Exercise objective: Find the string "SQUARE" in the listing below and return each line it appears in.

Records:
------------

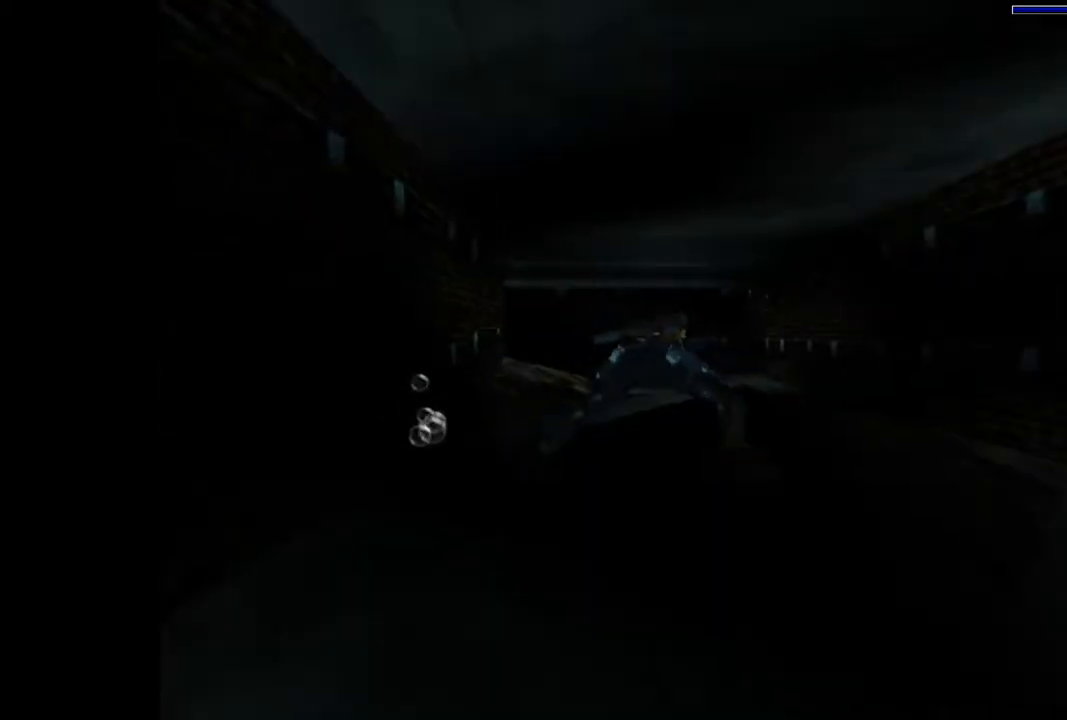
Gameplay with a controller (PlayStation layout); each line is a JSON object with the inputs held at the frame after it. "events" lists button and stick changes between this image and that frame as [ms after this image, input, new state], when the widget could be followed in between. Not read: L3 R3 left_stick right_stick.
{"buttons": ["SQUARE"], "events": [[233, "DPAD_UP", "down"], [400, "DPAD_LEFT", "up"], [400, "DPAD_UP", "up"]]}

------------

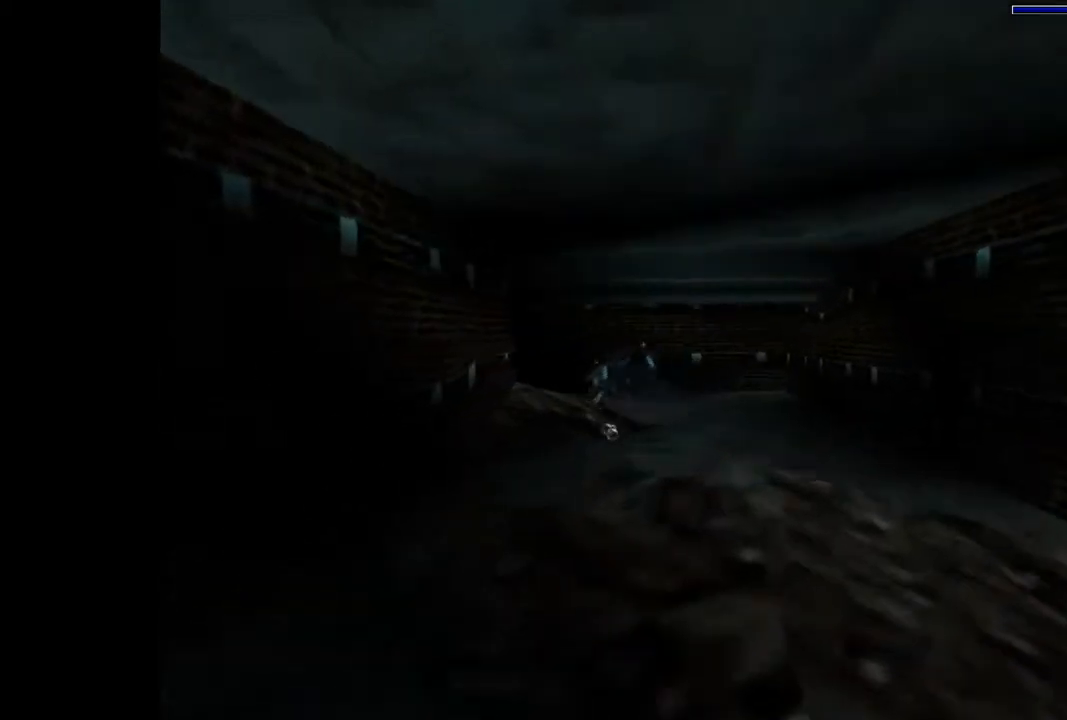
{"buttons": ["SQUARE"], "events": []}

------------

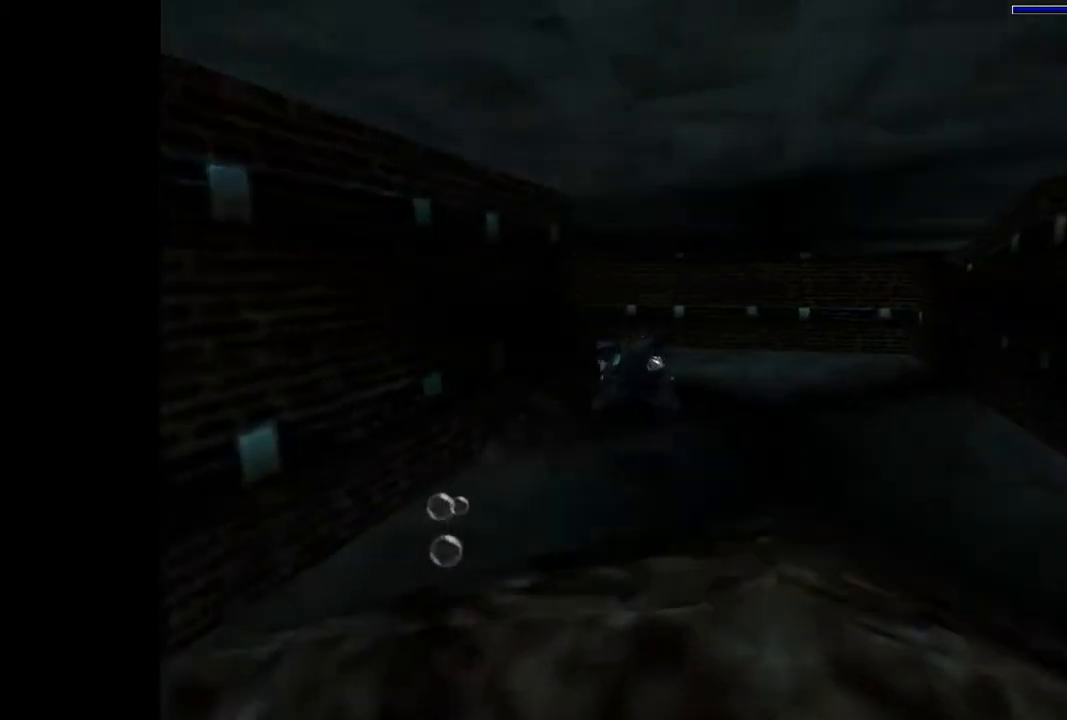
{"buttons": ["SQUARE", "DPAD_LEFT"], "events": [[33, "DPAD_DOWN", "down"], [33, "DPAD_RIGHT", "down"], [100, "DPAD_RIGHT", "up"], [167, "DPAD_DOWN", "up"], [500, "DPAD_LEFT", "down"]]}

------------

Written response:
{"buttons": ["SQUARE"], "events": [[233, "DPAD_UP", "down"], [400, "DPAD_LEFT", "up"], [400, "DPAD_UP", "up"]]}
{"buttons": ["SQUARE"], "events": []}
{"buttons": ["SQUARE", "DPAD_LEFT"], "events": [[33, "DPAD_DOWN", "down"], [33, "DPAD_RIGHT", "down"], [100, "DPAD_RIGHT", "up"], [167, "DPAD_DOWN", "up"], [500, "DPAD_LEFT", "down"]]}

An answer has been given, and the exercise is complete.